Why is that? Why find some way to come to terms with the fundamental discordance? The reason is that the alternative is unacceptable. And here we see some of political implications of Žižek’s ideas:
“All ‘culture’ is in a way a reaction-formation, an attempt to limit, canalize – to cultivate this imbalance, this traumatic kernel, this radical antagonism through which man cuts his umbilical cord with nature, with animal homeostasis. It is not only that the aim is no longer to abolish this drive antagonism, but the aspiration to abolish it is precisely the source of totalitarian temptation: the greatest mass murders and holocausts have always been perpetrated in the name of man as harmonious being, of a New Man without antagonistic tension…”
“We have the same logic with democracy: it is – to use the worn-out phrase attributed to Churchill – the worst of all possible systems; the only problem is that there is no other which would be better. That is to say, democracy always entails the possibility of corruption, of the rule of dull mediocrity, the only problem is that every attempt to elude this inherent risk and to restore ‘real’ democracy necessarily brings about its opposite – it ends in the abolition of democracy itself.”

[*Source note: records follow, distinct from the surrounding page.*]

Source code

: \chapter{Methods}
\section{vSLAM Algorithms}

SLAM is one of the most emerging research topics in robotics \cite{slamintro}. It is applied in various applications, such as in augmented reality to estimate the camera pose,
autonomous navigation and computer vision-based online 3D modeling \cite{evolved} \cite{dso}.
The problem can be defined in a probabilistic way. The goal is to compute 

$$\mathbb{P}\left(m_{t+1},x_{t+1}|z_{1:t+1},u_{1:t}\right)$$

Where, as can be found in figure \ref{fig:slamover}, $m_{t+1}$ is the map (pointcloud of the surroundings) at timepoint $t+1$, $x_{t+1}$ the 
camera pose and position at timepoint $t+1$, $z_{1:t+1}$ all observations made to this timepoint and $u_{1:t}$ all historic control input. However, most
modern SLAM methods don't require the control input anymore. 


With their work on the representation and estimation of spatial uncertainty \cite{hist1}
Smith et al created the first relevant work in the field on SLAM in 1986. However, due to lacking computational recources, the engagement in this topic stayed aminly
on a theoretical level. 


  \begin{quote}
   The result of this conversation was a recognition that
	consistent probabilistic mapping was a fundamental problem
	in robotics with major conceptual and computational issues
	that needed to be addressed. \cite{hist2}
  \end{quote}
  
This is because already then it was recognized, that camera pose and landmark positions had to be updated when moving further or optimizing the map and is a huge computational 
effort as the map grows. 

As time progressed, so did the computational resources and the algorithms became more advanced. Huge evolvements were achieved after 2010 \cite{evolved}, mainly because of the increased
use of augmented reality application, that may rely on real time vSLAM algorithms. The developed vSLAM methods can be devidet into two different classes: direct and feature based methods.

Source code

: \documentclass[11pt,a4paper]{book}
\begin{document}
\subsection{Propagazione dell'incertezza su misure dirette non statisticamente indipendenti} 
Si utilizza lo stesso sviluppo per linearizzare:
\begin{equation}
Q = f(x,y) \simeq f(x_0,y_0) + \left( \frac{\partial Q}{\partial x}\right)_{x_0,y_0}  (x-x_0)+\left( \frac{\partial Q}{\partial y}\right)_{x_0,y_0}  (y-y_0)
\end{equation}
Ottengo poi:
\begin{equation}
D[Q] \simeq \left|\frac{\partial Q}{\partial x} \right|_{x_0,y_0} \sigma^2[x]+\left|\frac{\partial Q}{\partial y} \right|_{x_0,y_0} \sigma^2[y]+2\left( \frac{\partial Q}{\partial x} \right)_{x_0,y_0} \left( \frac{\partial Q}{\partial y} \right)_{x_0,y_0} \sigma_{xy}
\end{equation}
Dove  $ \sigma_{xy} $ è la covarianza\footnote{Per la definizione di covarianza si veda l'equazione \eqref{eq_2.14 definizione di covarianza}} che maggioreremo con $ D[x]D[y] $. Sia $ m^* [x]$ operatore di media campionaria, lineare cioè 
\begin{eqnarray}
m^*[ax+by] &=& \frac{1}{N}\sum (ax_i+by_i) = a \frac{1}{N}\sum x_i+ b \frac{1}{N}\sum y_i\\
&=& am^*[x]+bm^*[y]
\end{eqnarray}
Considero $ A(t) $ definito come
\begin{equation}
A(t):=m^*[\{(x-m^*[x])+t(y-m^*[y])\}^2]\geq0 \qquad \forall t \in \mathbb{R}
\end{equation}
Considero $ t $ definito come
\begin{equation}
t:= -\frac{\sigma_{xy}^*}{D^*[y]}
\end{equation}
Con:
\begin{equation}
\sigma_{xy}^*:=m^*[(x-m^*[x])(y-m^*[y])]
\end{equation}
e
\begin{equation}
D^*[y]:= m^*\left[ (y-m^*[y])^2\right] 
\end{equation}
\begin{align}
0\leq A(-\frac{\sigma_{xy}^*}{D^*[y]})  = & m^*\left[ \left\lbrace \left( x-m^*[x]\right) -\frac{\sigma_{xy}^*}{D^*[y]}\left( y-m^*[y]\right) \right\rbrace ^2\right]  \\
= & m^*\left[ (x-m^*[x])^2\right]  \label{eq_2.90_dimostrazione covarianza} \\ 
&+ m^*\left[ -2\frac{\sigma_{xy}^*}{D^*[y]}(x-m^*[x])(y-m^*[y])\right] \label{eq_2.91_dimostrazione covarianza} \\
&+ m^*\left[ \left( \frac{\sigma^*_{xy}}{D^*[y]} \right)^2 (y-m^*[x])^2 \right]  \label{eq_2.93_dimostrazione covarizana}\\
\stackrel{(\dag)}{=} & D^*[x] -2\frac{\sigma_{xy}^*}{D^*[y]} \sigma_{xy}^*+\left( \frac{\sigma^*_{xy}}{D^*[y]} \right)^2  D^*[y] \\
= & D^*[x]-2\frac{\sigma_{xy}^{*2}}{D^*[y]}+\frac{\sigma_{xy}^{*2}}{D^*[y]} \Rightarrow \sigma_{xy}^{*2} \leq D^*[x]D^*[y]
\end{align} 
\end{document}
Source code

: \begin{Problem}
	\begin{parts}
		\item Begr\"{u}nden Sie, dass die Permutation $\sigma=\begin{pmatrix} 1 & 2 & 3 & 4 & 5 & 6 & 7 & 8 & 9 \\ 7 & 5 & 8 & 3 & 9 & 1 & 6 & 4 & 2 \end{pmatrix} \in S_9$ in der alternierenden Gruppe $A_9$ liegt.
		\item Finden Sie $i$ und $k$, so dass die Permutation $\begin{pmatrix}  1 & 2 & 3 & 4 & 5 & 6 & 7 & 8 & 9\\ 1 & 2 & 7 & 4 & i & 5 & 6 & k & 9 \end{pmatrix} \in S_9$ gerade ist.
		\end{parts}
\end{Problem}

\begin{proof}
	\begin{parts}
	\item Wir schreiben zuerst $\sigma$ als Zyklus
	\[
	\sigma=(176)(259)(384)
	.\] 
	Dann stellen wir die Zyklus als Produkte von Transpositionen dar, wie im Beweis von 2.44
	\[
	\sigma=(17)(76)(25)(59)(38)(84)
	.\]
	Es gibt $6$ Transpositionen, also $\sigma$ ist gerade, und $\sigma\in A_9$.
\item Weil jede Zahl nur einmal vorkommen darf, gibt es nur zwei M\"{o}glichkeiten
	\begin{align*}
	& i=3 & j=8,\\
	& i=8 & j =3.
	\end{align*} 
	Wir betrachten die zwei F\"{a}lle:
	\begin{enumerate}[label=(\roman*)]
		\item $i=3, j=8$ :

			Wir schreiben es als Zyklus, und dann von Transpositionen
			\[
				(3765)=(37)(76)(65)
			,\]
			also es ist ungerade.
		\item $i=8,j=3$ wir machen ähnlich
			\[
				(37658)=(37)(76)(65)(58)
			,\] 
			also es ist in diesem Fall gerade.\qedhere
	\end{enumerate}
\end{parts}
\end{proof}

There’s a bit of similarity here to Richard Rorty’s liberal ironism. One of Žižek’s favorite phrases is: “They know very well what they are doing, but still, they are doing it.” Whether it’s in the canalizing aspects of culture or in a reverence for democracy we persist in acting out our cultural and democratic roles as if the ideologies underlying them were not discordant and illusory. Far worse would be to try to iron out the wrinkles, as totalitarian regimes strive to do.
I’ll wrap all this up with two parting thoughts. Or rather, two parting questions. First is: How accurate is Žižek’s interpretation of Hegel? I guess that presumes that there are accurate and inaccurate interpretations of Hegel, something that the logical positivists might have taken issue with. But whatever. Hegel is one of those philosophers who has so many commentators he almost lives entirely through them. The Hegel of Alexandre Kojève, for example, being one very significant incarnation of Hegel. The second question is what to make of Žižek’s ideas as such. In particular the idea we experience the Sublime in the very process of discovering that there is nothing, no greater thing behind the object; the realization that there is nothing being concealed. In how many domains does this idea apply? Are all apparent concealments false concealments? Are there any true “things in themselves” that exist in reality, even if beyond our reach? I’m inclined to think that there are.
So, if for whatever reason you found yourself interested in Žižek and wondering what some of his ideas were about I hope this was useful to you and not too far off base. Thanks for listening.